§ **Task item**:
Without the pictures, return each record as it appears.

§ **Record extracts**:
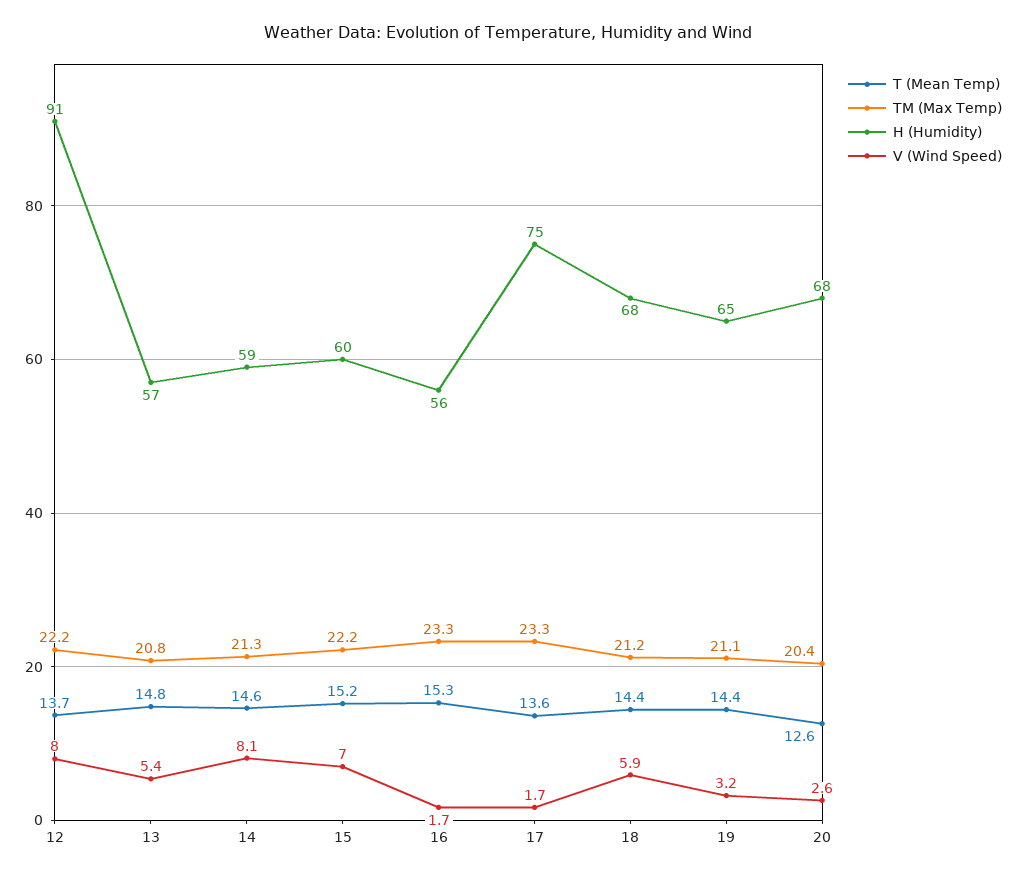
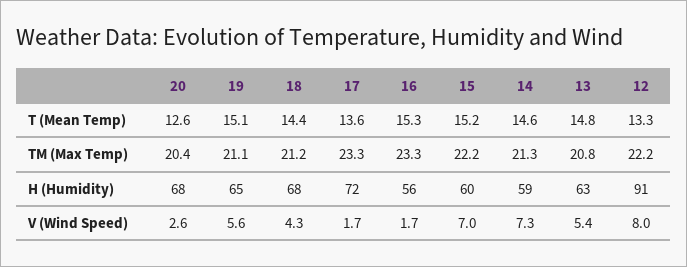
  {
    "T (Mean Temp)": {
-     "12": 13.7,
+     "12": 13.3,
      "13": 14.8,
      "14": 14.6,
      "15": 15.2,
      "16": 15.3,
      "17": 13.6,
      "18": 14.4,
-     "19": 14.4,
+     "19": 15.1,
      "20": 12.6
    },
    "TM (Max Temp)": {
      "12": 22.2,
      "13": 20.8,
      "14": 21.3,
      "15": 22.2,
      "16": 23.3,
      "17": 23.3,
      "18": 21.2,
      "19": 21.1,
      "20": 20.4
    },
    "H (Humidity)": {
      "12": 91,
-     "13": 57,
+     "13": 63,
      "14": 59,
      "15": 60,
      "16": 56,
-     "17": 75,
+     "17": 72,
      "18": 68,
      "19": 65,
      "20": 68
    },
    "V (Wind Speed)": {
      "12": 8,
      "13": 5.4,
-     "14": 8.1,
+     "14": 7.3,
      "15": 7,
      "16": 1.7,
      "17": 1.7,
-     "18": 5.9,
+     "18": 4.3,
-     "19": 3.2,
+     "19": 5.6,
      "20": 2.6
    }
  }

§ **Response**:
  {
    "T (Mean Temp)": {
-     "12": 13.7,
+     "12": 13.3,
      "13": 14.8,
      "14": 14.6,
      "15": 15.2,
      "16": 15.3,
      "17": 13.6,
      "18": 14.4,
-     "19": 14.4,
+     "19": 15.1,
      "20": 12.6
    },
    "TM (Max Temp)": {
      "12": 22.2,
      "13": 20.8,
      "14": 21.3,
      "15": 22.2,
      "16": 23.3,
      "17": 23.3,
      "18": 21.2,
      "19": 21.1,
      "20": 20.4
    },
    "H (Humidity)": {
      "12": 91,
-     "13": 57,
+     "13": 63,
      "14": 59,
      "15": 60,
      "16": 56,
-     "17": 75,
+     "17": 72,
      "18": 68,
      "19": 65,
      "20": 68
    },
    "V (Wind Speed)": {
      "12": 8,
      "13": 5.4,
-     "14": 8.1,
+     "14": 7.3,
      "15": 7,
      "16": 1.7,
      "17": 1.7,
-     "18": 5.9,
+     "18": 4.3,
-     "19": 3.2,
+     "19": 5.6,
      "20": 2.6
    }
  }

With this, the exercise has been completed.